The entrenched powers in Washington are continuing their efforts to stamp out the consumer-friendly technology spawned by satellite radio.
From Congressional Quarterly:
Majority Leader Bill Frist (R-Tenn.) quietly has gone to bat for the Recording Industry Association of America and other groups to make sure that a key industry priority was included in the massive overhaul of telecommunications laws that the panel approved just before the July Fourth recess, several Senate Commerce, Science and Transportation Committee aides confirmed.
The provision Frist helped place prevents satellite radio listeners from being able to record, store and rearrange music they receive from popular subscription services such as XM and Sirius. Music industry officials say that such copying would cheat labels and artists out of fees that consumers otherwise would pay when buying music on CDs or from online music services.
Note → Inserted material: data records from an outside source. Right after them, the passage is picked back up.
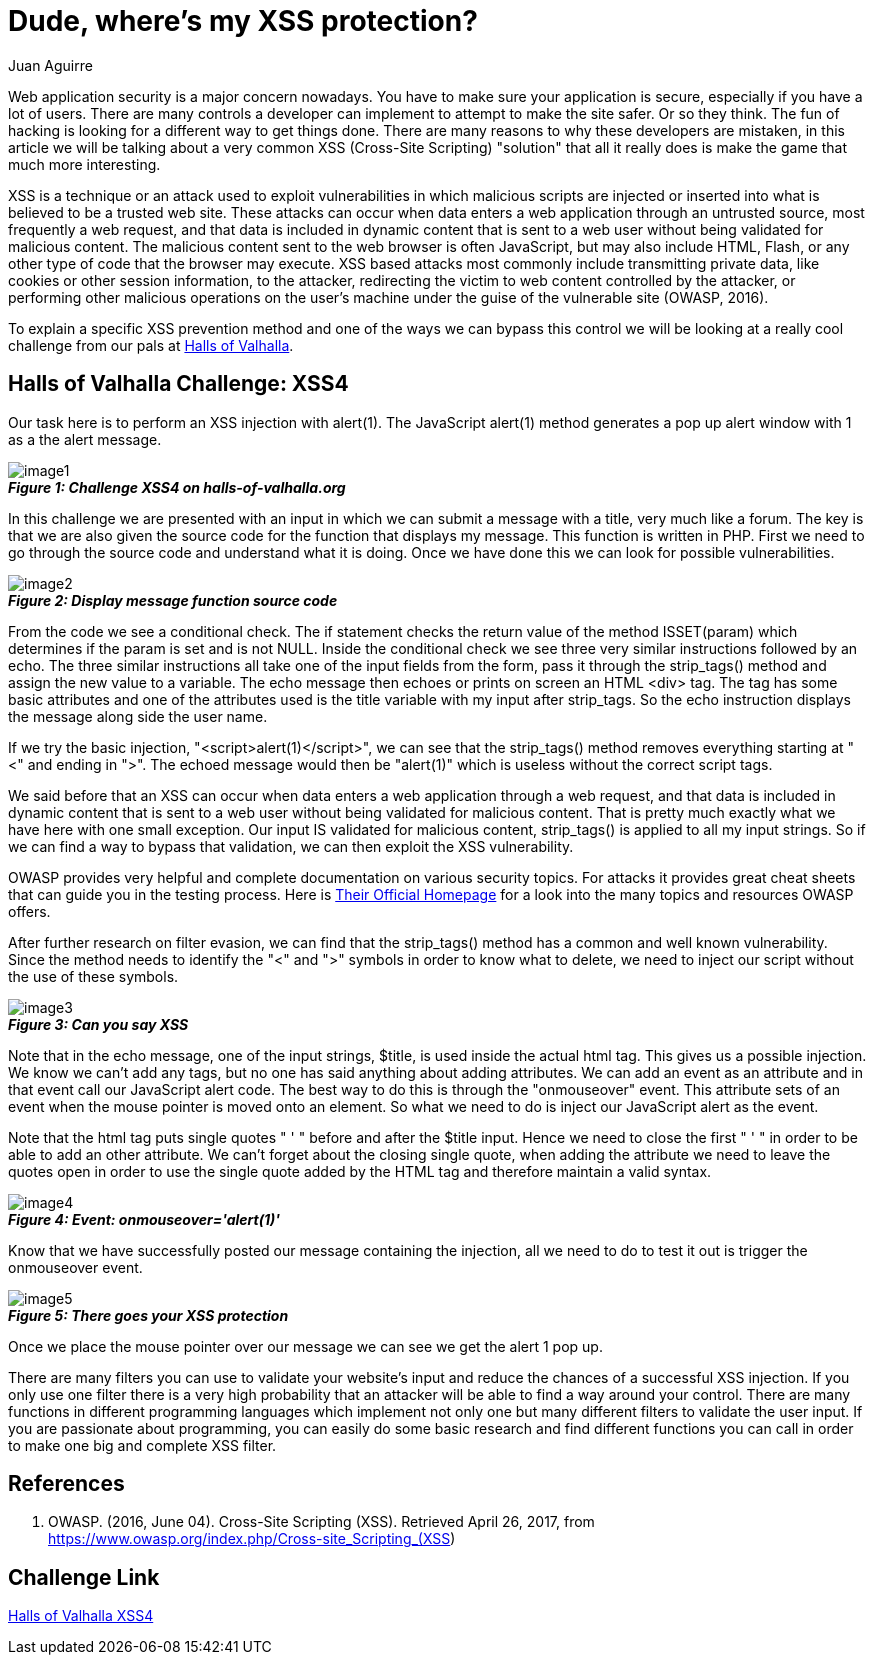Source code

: :slug: xss-protection
:date: 2017-04-26
:category: challenges
:tags: xss, web, protect, challenge
:Image: xss.jpg
:author: Juan Aguirre
:writer: juanes
:name: Juan Esteban Aguirre González
:about1: Computer Engineer
:about2: Netflix and hack.

= Dude, where's my XSS protection?

Web application security is a major concern nowadays. You have to make sure
your application is secure, especially if you have a lot of users. There are
many controls a developer can implement to attempt to make the site safer. Or
so they think. The fun of hacking is looking for a different way to get things
done. There are many reasons to why these developers are mistaken, in this
article we will be talking about a very common XSS (Cross-Site Scripting)
"solution" that all it really does is make the game that much more interesting.

XSS is a technique or an attack used to exploit vulnerabilities in which
malicious scripts are injected or inserted into what is believed to be a
trusted web site. These attacks can occur when data enters a web application
through an untrusted source, most frequently a web request, and that data is
included in dynamic content that is sent to a web user without being validated
for malicious content. The malicious content sent to the web browser is often
JavaScript, but may also include HTML, Flash, or any other type of code that
the browser may execute. XSS based attacks most commonly include transmitting
private data, like cookies or other session information, to the attacker,
redirecting the victim to web content controlled by the attacker, or performing
other malicious operations on the user's machine under the guise of the
vulnerable site (OWASP, 2016).

To explain a specific XSS prevention method and one of the ways we can bypass
this control we will be looking at a really cool challenge from our pals at
http://halls-of-valhalla.org/beta/challenges[Halls of Valhalla].

== Halls of Valhalla Challenge: XSS4

Our task here is to perform an XSS injection with alert(1). The JavaScript
alert(1) method generates a pop up alert window with 1 as a the alert message.

image::image1.png[]
.*_Figure 1: Challenge XSS4 on halls-of-valhalla.org_*

In this challenge we are presented with an input in which we can submit a
message with a title, very much like a forum. The key is that we are also given
the source code for the function that displays my message. This function is
written in PHP. First we need to go through the source code and understand what
it is doing. Once we have done this we can look for possible vulnerabilities.

image::image2.png[]
.*_Figure 2: Display message function source code_*

From the code we see a conditional check. The if statement checks the return
value of the method ISSET(param) which determines if the param is set and is
not NULL. Inside the conditional check we see three very similar instructions
followed by an echo. The three similar instructions all take one of the input
fields from the form, pass it through the strip_tags() method and assign the
new value to a variable. The echo message then echoes or prints on screen an
HTML <div> tag. The tag has some basic attributes and one of the attributes
used is the title variable with my input after strip_tags. So the echo
instruction displays the message along side the user name.

If we try the basic injection, "<script>alert(1)</script>", we can see that the
strip_tags() method removes everything starting at "<" and ending in ">". The
echoed message would then be "alert(1)" which is useless without the correct
script tags.

We said before that an XSS can occur when data enters a web application
through a web request, and that data is included in dynamic content that is
sent to a web user without being validated for malicious content. That is
pretty much exactly what we have here with one small exception. Our input IS
validated for malicious content, strip_tags() is applied to all my input
strings. So if we can find a way to bypass that validation, we can then exploit
the XSS vulnerability.

OWASP provides very helpful and complete documentation on various security
topics. For attacks it provides great cheat sheets that can guide you in the
testing process. Here is https://www.owasp.org/index.php/Main_Page[Their
Official Homepage] for a look into the many topics and resources OWASP offers.

After further research on filter evasion, we can find that the strip_tags()
method has a common and well known vulnerability. Since the method needs to
identify the "<" and ">" symbols in order to know what to delete, we need to
inject our script without the use of these symbols.

image::image3.png[]
.*_Figure 3: Can you say XSS_*

Note that in the echo message, one of the input strings, $title, is used inside
the actual html tag. This gives us a possible injection. We know we can't add
any tags, but no one has said anything about adding attributes. We can add an
event as an attribute and in that event call our JavaScript alert code. The
best way to do this is through the "onmouseover" event. This attribute sets
of an event when the mouse pointer is moved onto an element. So what we need to
do is inject our JavaScript alert as the event.

Note that the html tag puts single quotes " ' " before and after the $title
input. Hence we need to close the first " ' " in order to be able to add an
other attribute. We can't forget about the closing single quote, when adding
the attribute we need to leave the quotes open in order to use the single quote
added by the HTML tag and therefore maintain a valid syntax.

image::image4.png[]
.*_Figure 4: Event: onmouseover='alert(1)'_*

Know that we have successfully posted our message containing the injection, all
we need to do to test it out is trigger the onmouseover event.

image::image5.png[]
.*_Figure 5: There goes your XSS protection_*

Once we place the mouse pointer over our message we can see we get the alert 1
pop up.

There are many filters you can use to validate your website's input and reduce
the chances of a successful XSS injection. If you only use one filter there is
a very high probability that an attacker will be able to find a way around your
control. There are many functions in different programming languages which
implement not only one but many different filters to validate the user input.
If you are passionate about programming, you can easily do some basic
research and find different functions you can call in order to make one big and
complete XSS filter.

== References

. OWASP. (2016, June 04). Cross-Site Scripting (XSS). Retrieved April 26, 2017,
from https://www.owasp.org/index.php/Cross-site_Scripting_(XSS)

== Challenge Link

http://halls-of-valhalla.org/challenges/xss/xss4.php[Halls of Valhalla
XSS4]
But the push by the record labels is rankling radio, electronics and consumer groups, who argue that listeners should be able to store songs for personal use as long as they are not selling or passing them along.
Several Commerce Committee aides confirmed that Frist had made it clear that he would allow the telecom bill to come to the floor only if it included the measure, which is commonly called the "audio flag" provision.
Beyond what appears to be a home-state interest in the issue, aides and lobbyists close to the debate noted that former Frist Chief of Staff Mitch Bainwol now heads the record labels' lobby, the RIAA.
The provision is ridculous, of course. XM and Sirius already pay royalties for use of the copyrighted songs, and users are already permitted to record from the radio for personal use by other means. RIAA's position is that there's something about digital recordings that deserves extra protection. In truth, this bill will effectively kill XM and Sirius attempts to innovate and offer a more interactive, useful, and interesting form of radio.
Of course, this isn't the first time a Washington dinosaur has attempted to use the regulatory process to stamp out innovation from satellite radio at the expense of consumers. The National Association of Broadcasters has been waging a protectionist campaign against satellite radio's efforts to localize for years.